Amazon is launching the MASSIVE dataset. With this, it wants to lift Natural Language Understanding (NLU) to a higher level. Companies can use the dataset to have virtual assistants interpret obscure language.
MASSIVE is a parallel dataset, Amazon explains. For the dataset, it means that 1 million utterances are known in 51 different languages. These are languages for which there is often a lack of labelled data. With MASSIVE, developers should get a dataset to train AI models for broader applicability. The goal is to achieve the same level of natural speech support for the less spoken languages as is now being achieved for the widely spoken languages.
Tackling the lack of training data
Models can reach that level with massively multilingual natural language understanding (MMNLU). With MMNLU, models parse and understand data inputs from different languages. The model can also share knowledge about languages with a lot of training data with languages for which there is little data.

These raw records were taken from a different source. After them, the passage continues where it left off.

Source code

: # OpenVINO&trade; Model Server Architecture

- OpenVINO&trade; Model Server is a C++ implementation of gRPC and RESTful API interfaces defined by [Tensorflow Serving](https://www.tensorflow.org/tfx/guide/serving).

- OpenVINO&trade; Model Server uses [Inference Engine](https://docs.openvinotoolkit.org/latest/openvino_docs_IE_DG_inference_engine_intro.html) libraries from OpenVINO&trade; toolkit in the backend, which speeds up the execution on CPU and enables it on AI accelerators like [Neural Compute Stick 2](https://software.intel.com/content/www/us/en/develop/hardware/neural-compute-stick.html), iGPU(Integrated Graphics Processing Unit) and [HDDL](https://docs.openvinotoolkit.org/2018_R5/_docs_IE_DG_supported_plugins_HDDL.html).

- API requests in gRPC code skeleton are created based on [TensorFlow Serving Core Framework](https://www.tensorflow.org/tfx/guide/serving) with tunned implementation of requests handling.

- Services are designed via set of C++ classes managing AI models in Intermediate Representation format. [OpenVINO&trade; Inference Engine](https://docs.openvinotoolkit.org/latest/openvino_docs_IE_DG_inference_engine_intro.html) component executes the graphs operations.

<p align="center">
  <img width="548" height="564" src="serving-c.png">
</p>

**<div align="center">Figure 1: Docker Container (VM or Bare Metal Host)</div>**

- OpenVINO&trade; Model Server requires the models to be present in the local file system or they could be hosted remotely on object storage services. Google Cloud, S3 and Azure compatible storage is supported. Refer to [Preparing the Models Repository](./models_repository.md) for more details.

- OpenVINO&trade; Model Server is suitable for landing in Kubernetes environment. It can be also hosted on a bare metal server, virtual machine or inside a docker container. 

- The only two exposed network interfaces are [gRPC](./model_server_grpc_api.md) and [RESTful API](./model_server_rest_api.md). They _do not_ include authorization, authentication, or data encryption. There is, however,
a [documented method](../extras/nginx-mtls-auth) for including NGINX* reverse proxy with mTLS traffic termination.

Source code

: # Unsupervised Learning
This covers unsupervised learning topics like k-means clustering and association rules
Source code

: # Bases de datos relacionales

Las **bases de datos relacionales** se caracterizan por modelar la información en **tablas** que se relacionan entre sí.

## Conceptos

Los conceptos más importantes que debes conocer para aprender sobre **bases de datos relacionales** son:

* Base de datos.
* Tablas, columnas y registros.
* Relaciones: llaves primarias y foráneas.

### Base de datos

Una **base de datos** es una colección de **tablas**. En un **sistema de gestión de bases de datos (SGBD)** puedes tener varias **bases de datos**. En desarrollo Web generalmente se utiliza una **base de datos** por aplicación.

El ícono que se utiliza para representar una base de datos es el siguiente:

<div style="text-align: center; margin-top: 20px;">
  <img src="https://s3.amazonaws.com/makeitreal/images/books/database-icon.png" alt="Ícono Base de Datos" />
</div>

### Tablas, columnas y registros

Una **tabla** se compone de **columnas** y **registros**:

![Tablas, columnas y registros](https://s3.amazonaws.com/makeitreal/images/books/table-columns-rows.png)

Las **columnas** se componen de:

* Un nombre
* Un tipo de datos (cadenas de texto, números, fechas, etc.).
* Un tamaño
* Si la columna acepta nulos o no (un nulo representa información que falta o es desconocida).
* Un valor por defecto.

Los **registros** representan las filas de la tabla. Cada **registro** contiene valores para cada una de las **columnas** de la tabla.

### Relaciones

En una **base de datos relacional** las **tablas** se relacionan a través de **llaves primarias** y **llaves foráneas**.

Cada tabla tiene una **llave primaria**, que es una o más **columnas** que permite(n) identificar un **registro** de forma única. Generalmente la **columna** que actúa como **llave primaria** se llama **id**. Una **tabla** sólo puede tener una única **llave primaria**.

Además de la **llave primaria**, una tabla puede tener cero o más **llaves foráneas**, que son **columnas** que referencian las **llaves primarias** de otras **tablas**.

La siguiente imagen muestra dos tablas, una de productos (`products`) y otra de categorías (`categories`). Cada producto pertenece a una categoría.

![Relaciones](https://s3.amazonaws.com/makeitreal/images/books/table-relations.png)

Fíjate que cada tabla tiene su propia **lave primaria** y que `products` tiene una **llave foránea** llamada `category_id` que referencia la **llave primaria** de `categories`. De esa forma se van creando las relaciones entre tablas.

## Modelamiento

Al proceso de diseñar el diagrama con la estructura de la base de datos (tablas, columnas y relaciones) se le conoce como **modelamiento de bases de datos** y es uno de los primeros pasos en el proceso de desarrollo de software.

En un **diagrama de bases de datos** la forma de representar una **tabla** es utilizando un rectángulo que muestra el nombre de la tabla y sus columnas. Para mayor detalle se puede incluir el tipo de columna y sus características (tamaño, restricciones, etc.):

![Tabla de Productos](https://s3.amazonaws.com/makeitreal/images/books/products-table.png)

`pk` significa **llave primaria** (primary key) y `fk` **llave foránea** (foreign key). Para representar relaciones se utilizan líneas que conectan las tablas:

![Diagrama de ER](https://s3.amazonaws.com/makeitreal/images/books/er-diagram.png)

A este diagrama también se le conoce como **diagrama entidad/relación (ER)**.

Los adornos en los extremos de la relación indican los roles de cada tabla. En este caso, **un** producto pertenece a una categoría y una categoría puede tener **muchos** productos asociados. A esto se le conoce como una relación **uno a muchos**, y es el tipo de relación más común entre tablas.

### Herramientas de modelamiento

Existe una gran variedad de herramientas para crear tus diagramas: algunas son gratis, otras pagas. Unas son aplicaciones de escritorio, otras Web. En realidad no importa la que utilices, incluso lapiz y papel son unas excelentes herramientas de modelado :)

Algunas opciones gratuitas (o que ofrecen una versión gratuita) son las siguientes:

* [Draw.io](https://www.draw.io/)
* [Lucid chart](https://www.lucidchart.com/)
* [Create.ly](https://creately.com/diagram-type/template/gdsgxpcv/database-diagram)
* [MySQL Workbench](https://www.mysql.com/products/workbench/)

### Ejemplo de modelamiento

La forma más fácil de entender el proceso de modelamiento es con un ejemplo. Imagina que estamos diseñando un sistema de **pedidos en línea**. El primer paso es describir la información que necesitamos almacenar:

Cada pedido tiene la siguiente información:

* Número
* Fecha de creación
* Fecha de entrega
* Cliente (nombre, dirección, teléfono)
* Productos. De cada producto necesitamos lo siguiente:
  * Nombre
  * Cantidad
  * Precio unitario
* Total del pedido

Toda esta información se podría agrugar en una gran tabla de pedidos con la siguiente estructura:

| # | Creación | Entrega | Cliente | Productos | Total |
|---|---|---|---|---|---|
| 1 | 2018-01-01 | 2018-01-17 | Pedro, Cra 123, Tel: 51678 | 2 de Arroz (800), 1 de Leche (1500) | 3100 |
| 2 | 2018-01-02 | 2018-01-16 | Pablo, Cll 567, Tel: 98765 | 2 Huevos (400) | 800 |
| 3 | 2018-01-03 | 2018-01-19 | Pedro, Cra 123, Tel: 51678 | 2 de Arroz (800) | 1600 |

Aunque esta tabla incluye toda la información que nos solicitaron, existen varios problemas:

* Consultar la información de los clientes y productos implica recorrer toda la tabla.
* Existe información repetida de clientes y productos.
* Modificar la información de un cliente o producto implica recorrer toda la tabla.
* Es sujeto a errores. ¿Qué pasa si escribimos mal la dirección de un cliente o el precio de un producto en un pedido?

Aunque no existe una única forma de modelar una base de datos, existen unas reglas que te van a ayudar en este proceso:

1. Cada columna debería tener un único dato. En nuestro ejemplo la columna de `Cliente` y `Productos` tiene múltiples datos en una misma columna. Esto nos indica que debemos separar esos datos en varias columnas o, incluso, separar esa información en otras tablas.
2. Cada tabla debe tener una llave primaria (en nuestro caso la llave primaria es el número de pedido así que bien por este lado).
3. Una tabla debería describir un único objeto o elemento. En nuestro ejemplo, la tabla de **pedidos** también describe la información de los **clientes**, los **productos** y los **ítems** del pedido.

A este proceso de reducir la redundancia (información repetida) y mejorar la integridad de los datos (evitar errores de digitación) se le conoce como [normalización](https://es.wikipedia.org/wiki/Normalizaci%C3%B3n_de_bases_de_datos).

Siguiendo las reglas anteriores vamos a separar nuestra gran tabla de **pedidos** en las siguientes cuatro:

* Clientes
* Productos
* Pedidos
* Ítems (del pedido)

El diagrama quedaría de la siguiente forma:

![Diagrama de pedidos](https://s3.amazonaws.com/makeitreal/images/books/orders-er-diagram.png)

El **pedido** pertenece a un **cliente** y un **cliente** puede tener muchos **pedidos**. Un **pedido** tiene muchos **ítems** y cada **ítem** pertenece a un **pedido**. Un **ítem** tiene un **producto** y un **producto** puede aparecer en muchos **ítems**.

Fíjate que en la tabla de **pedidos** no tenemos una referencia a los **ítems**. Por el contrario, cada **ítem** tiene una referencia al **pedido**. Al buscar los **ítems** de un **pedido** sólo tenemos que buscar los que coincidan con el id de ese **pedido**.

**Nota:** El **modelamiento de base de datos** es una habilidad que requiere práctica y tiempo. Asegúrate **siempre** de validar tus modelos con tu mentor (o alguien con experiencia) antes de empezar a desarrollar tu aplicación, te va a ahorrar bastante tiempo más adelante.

Amazon calls MASSIVE particularly suitable for improving the understanding of spoken language, in other words, converting audio to text before applying NLU. Virtual assistants often use spoken-language understanding to understand voice commands but only understand a select number of languages due to the lack of training data.
It is hoped that MASSIVE will address the lack of data with the presence of 1 million utterances. Professional translators helped to convert and localise the language to achieve this dataset. The developed models should eventually be easy to generalise for new languages.
Amazon has made MASSIVE immediately available on GitHub, including the accompanying tools. In addition, Amazon is starting a competition to encourage the use of the dataset and train a model with it.